Natural themes and fantastical animal forms began to appear in Calder’s work as early as the 1930s. One of the first was a striking ten-foot-high construction called Steel Fish, one of several large-scale standing mobiles produced in 1934, and in 1937 he created his first bolted sculpture, Whale, a stabile assembled from curving sheets of metal. These shapes can also trace their lineage to the organic imagery of Surrealists such as Joan Miró and PaulKlee, transformed by Calder into three-dimensional worlds that appear to be in a constant state of flux. Indeed, the predilection for animal imagery came early for the artist, his first sculpture—at the age of 4 years old—was a clay elephant, and when he was only nine, he cut and soldered together a small dog of sheet brass.

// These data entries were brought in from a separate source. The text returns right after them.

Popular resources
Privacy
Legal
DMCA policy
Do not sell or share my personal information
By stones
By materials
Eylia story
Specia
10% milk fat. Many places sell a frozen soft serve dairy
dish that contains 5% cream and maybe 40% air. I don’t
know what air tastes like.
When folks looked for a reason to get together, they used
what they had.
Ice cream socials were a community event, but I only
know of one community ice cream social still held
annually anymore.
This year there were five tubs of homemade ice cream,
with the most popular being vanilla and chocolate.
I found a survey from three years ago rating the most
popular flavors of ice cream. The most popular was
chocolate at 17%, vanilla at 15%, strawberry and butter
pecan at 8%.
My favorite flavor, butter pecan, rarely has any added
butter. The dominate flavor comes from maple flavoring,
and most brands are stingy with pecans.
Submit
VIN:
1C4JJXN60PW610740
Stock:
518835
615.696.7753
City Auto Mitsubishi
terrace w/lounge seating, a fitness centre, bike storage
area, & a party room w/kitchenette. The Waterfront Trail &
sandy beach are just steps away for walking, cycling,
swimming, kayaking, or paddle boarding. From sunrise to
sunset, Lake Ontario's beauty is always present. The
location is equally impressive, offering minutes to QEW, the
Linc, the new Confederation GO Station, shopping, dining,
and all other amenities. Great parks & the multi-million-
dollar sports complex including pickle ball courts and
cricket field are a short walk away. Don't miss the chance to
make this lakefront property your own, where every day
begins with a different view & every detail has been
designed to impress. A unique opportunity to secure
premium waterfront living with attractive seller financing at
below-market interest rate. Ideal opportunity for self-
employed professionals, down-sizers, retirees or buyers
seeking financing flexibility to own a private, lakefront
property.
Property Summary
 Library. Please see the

Calderoulette was created during a prolific point in the artist’s career. In 1943, he was given a retrospective at the Museum of Modern Art in New York, at the time the youngest person ever to have been afforded such an honor. Reviewing another exhibition held the same year, the influential critic Clement Greenberg wrote praising Calder’s imagery of nature. “Calder’s accomplishment is the invention of a new microcosm in art. Its flora and fauna are made of wire, sheet metal, piping, glass, wood, and anything else tangible. Its plants can be conceived of as those objects with leaves of metal, its animals those with flanged and bolted haunches, its geology the innovations of wire, string and pellets… with no purpose other than the dance of their own movements” (C. Greenberg, “Alexander Calder: Sculpture, Construction, Jewelry Toys and Drawings,” The Nation, no. 157, 23 October 1943, p. 480).
An exquisite evocation of Calder’s skill, this working encompasses many of the qualities that make Calder’s work so iconic and desirable. Calderoulette is a delightful standing mobile that combines the magical suspension of the artist’s mobiles with the stability and balance of the later stabiles. As the artist himself surmised, “A mobile in motion leaves behind an invisible wake behind it, or rather, each element leaves an individual wake behind its individual self. Sometimes these wakes are concentrated within each other, and sometimes they are deployed” (A. Calder, quoted by M. Prather, Alexander Calder 1898-1976, 1998, Washington, p. 137).